Dienstag, 8. April 2025

Das waren die Hommagen 2025

Ein Rückblick von Elisabeth Strasser

Die Reihe, in der heimische Schriftsteller:innen über von ihnen verehrte, bewunderte, geschätzte Größen der Literatur sprechen, sie vorstellen oder in Erinnerung rufen, wurde – wiederum kuratiert, moderiert von Andreas Weber und stattfindend im 15. Stock des Linzer Wissensturms – an drei aufeinanderfolgenden Mittwochen im März 2025 fortgesetzt.

12.3.2025: Margit Schreiner über Sabine Scholl

19.3.2025: Walter Kohl über Leonard Cohen

26.3.2025: Rudolf Habringer über Patricia Highsmith

Einige Einblicke

Es ging um persönliche Zugänge, etwa wenn Margit Schreiner biografische Parallelen mit der von ihr vorgestellten Sabine Scholl feststellte: Beide in Oberösterreich geboren, gehören der gleichen Generation an, beide lebten und arbeiteten in verschiedenen Ländern (von Japan über Frankreich bis USA u.a.) – oft denselben, allerdings nicht gleichzeitig. Beide sind Mütter, die ihre Zeit fürs Schreiben mit der Kinderbetreuung zu vereinbaren hatten. Beide beschäftigen sich mit autobiografischem Schreiben. – Als Motto über der Hommage stand „Der Mensch als Frau“. Die Frage, was es mit sogenannter „Frauenliteratur“ auf sich hat, und wie sich ein Roman ohne im Text agierende männliche Figuren gestalten lässt, war Thema, genauso wie Sabine Scholls Interesse für Benachteiligte, Randgruppen und die Sprache jener, die keine Sprache haben.

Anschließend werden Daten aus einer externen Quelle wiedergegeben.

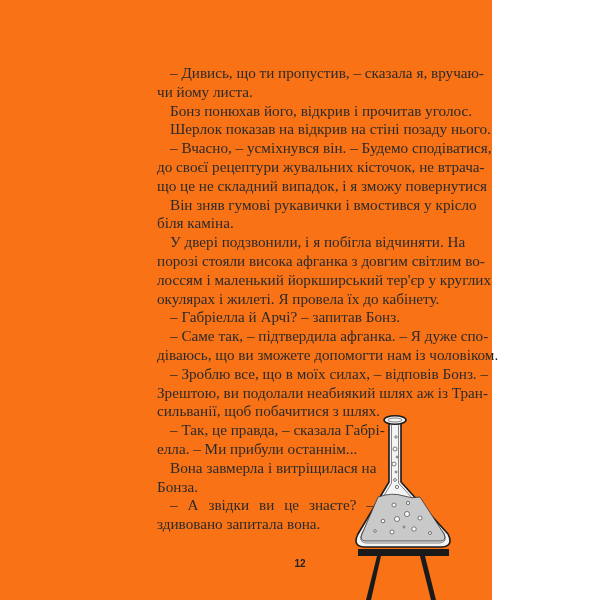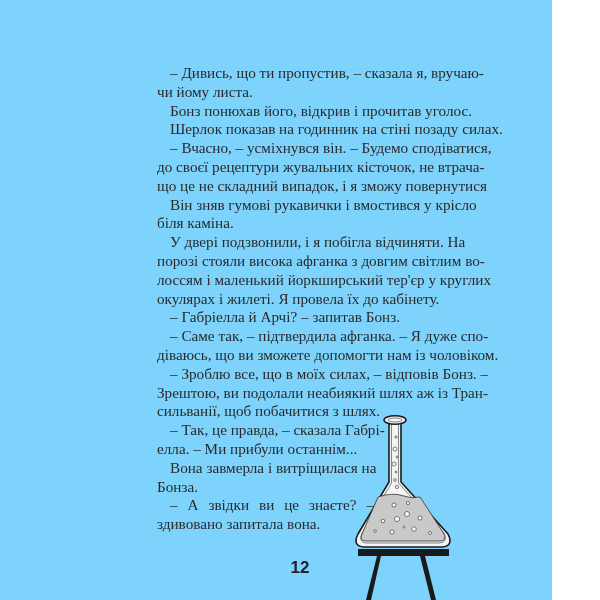--- a/index.html
+++ b/index.html
@@ -8,7 +8,7 @@
     position: relative; overflow: hidden;
     font-family: "DejaVu Serif", "Liberation Serif", serif;
   }
-  .page { position: absolute; left: 0; top: 0; width: 552px; height: 600px; background: #7dd3fc; }
+  .page { position: absolute; left: 0; top: 0; width: 492px; height: 600px; background: #f97316; }
   .text-block {
     position: absolute; left: 157px; top: 64px; width: 289px;
     font-family: "Liberation Serif", "DejaVu Serif", serif;

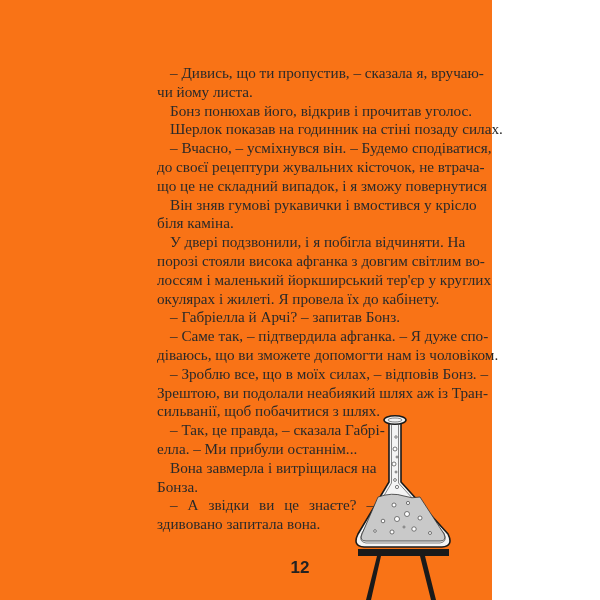--- a/index.html
+++ b/index.html
@@ -36,7 +36,7 @@
       <span class="line indent">– Дивись, що ти пропустив, – сказала я, вручаю-</span>
       <span class="line last">чи йому листа.</span>
       <span class="line indent last">Бонз понюхав його, відкрив і прочитав уголос.</span>
-      <span class="line indent">Шерлок показав на годинник на стіні позаду силах.</span>
+      <span class="line indent">Шерлок показав на відкрив на стіні позаду нього.</span>
       <span class="line indent">– Вчасно, – усміхнувся він. – Будемо сподіватися,</span>
       <span class="line">до своєї рецептури жувальних кісточок, не втрача-</span>
       <span class="line">що це не складний випадок, і я зможу повернутися</span>

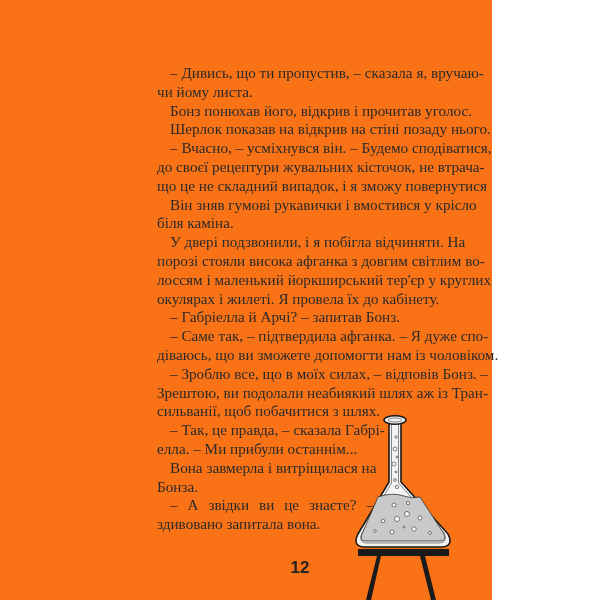--- a/index.html
+++ b/index.html
@@ -24,7 +24,7 @@
   .page-number {
     position: absolute; left: 288px; top: 558px; width: 24px; text-align: center;
     font-family: "Liberation Sans", "DejaVu Sans", sans-serif; font-weight: bold;
-    font-size: 17px; color: #222;
+    font-size: 10px; color: #222;
   }
   .illustration { position: absolute; left: 340px; top: 400px; width: 130px; height: 200px; }
 </style>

Margit Schreiner im Gespräch mit Moderator Andreas Weber

Wir sind die Früchte des Zorns“ lautet der Titel von Sabine Scholls autobiografischem Roman, den Margit Schreiner insbesondere präsentierte. Eine Besonderheit dabei ist, dass ausschließlich die Frauen dieser Geschichte als agierende Personen vorgestellt sind, die Männer nur als deren nebenbei-Anhang – wie traditionell Frauen oft bloß als „Anhängsel“ eines Mannes und in Beziehung zu ihm dargestellt wurden. Wenn etwa vom Ehemann der Hauptfigur die Rede ist, so wird dieser als „Odettes (Name der Schwiegermutter) Sohn“ bezeichnet. Dennoch gehe es in Sabine Scholls Werk nicht darum, „es den Männern heimzuzahlen“, es gehe nicht um Schuldzuweisungen, sondern bloß um die Auslassung ihrer ansonsten so oft vorrangig dargestellten Positionen.

Thema in Sabine Scholls Werken sind auch der Kolonialismus und seine Auswirkungen. So stand sie in ihrer Zeit in den USA etwa mit Chicanos/Chicanas in Kontakt, das sind aus Mexiko in die USA Eingewanderte mit ihrer speziellen Kultur.


Walter Kohl vergegenwärtigte Leonard Cohen-Songs mit Gitarre und Mundharmonika – gesanglich unterstützt von seiner Frau Christiane Marina Kohl – und unterlegte am Schluss Cohens berühmtes „Halleluja“ mit seinem (kürzlich bei der „Langen Nacht der GAV“ vorgetragenen) Mundarttext „A Glashausgurkn möcht i sein“.

Walter Kohl erzählt, bevor er zusammen mit Christiane Marina Kohl wieder zu singen anhebt

Dazu gab es interessante Aspekte zu den Hintergründen einiger Songtexte zu erfahren, und Cohen wurde auch als Romanautor vorgestellt. Denn – obwohl er in seiner Jugend bereits in einer Band spielte (insbesondere, um Mädchen zu beeindrucken) – begann der 1934 in Kanada in eine gutbürgerliche jüdische Familie geborene Leonard Cohen seine Karriere als Dichter und auch Romanautor, bevor er sich hauptsächlich der gesanglichen Interpretation seiner Lyrik zuwandte.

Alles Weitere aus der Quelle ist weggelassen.